I had another dream...

...that I think came from reading Accelerando before bedtime. I'm especially sure about this one, because it featured a lobster!

And where the last dream might have seemed to have an interesting plot curve, this one actually had narration!

Of course, I don't remember the narration any more, but it was somewhere between the opening scences of a Twilight Zone episode, and the beginning of Sky Captain and the World of Tomorrow (which would have been a really good film if the cinematographer had remembered to wipe the smudge marks off the lens). Anyway, the narrator began by describing and listing all of these brilliant scientists - inventors, award winners, crucial paradigm operators in their fields - who were invited to work on a secret government project. As the narrator said "invited" we were shown the last scientist, a doctor Muller with a German moustache and a labcoat, confronted by the silhouettes of two trenchcoated secret agent types. Silent beneath the voiceover, they presented the good doctor with an "offer he couldn't refuse". (You couldn't see if they were holding guns or any kind of weapon, but the fear in Doctor Muller's eyes and the furtive glances toward the silhouettes told it all.)

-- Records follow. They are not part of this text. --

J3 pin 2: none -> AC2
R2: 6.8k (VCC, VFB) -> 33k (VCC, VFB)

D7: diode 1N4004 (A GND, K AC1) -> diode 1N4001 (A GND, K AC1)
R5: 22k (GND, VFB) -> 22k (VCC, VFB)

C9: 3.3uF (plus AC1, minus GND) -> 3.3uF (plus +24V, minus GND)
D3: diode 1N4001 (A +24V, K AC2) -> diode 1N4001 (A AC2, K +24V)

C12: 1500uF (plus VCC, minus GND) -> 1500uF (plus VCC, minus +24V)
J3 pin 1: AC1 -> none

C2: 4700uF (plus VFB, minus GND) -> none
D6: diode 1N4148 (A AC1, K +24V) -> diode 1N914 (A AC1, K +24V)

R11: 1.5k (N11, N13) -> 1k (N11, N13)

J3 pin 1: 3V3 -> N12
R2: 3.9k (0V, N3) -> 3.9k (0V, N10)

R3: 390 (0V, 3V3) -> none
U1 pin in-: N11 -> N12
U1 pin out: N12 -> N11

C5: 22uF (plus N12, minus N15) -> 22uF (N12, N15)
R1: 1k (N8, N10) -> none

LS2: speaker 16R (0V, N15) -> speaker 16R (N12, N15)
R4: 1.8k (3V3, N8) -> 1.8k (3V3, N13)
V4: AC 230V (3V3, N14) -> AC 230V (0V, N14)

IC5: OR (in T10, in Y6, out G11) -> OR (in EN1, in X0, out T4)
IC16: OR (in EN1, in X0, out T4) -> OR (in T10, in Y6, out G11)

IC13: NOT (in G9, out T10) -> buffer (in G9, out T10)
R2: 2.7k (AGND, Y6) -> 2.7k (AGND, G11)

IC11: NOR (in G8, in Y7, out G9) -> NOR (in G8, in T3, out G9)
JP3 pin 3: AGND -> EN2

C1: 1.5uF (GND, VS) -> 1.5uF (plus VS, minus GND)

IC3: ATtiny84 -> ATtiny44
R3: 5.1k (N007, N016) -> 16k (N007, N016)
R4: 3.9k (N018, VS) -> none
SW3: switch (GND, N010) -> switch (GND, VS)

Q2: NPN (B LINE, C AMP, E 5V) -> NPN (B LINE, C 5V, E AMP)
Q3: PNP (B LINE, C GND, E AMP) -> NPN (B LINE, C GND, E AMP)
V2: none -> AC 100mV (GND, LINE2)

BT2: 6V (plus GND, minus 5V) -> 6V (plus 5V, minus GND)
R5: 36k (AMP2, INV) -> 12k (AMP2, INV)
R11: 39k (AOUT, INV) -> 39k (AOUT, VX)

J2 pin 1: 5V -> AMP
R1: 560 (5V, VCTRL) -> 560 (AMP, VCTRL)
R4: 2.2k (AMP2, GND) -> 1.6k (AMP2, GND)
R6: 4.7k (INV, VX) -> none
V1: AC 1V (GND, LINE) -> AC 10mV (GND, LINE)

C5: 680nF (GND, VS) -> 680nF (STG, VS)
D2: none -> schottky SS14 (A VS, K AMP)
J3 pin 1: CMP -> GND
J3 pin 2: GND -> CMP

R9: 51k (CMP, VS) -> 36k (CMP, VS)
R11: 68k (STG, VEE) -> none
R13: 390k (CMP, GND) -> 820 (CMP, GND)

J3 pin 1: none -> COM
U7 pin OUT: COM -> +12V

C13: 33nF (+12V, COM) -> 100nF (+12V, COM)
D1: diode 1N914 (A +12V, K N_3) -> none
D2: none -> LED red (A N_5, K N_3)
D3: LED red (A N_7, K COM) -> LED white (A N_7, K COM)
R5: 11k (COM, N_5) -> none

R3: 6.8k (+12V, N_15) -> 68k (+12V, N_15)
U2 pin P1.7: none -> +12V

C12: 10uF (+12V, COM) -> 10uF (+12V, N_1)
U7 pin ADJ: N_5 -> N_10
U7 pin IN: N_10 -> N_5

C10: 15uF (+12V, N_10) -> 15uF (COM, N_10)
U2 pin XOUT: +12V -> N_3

The next we saw the professor, he was helmetless in a spacesuit, looking out the viewport of a classic rocket as it accelerated out of Earth orbit and toward a secret goverment space station. He joined the 30-odd other scientists on the station working on "Murphy's Box". That name was said with a sinister dread, but we never saw over the scientist's back to what they were working on.

And then, it's explained. A giant blue-black lobster looms through deep space. Murphy's Box is just the body of any creature, but the term infers specifically to bodies pushed outside of their competence envelope along the squared-cubed rule curve. In microgravity, less strength (which is controlled by the Square - the area of the cross-section of a body's muscles) is needed to support mass (a factor of the Cube - that is, a three-dimensional body), so bodies can potentially be grown to enormous size. Lobsters, who don't feel pain and can theoretically continue growing as long as they live, were perfect test subjects.

The problems came when they adapted to empty space and started crawling around the outside of the space station.

I'm not too sure what the really dreadful scary part of it was, because once I saw that huge lobster, I high-tailed it out of there and woke up.